Task directions.
Check each line of the data for "hand", then give the number of lines that have it, without any other words.

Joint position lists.
◇ ◇ ◇ ◇ ◇ ◇ ◇

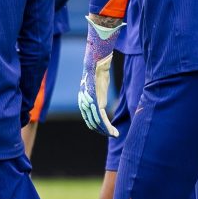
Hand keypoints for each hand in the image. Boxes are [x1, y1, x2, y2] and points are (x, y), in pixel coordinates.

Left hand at [76, 17, 122, 135]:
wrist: (97, 63)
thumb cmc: (99, 72)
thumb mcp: (98, 85)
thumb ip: (98, 95)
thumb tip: (101, 103)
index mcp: (84, 100)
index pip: (89, 118)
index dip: (97, 126)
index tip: (106, 131)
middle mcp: (84, 103)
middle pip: (92, 122)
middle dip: (102, 131)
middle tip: (112, 135)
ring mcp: (89, 103)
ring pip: (97, 122)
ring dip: (106, 131)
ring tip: (114, 135)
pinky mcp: (96, 101)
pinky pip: (101, 118)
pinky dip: (107, 126)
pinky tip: (113, 131)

◇ ◇ ◇ ◇ ◇ ◇ ◇

Response to the exercise.
2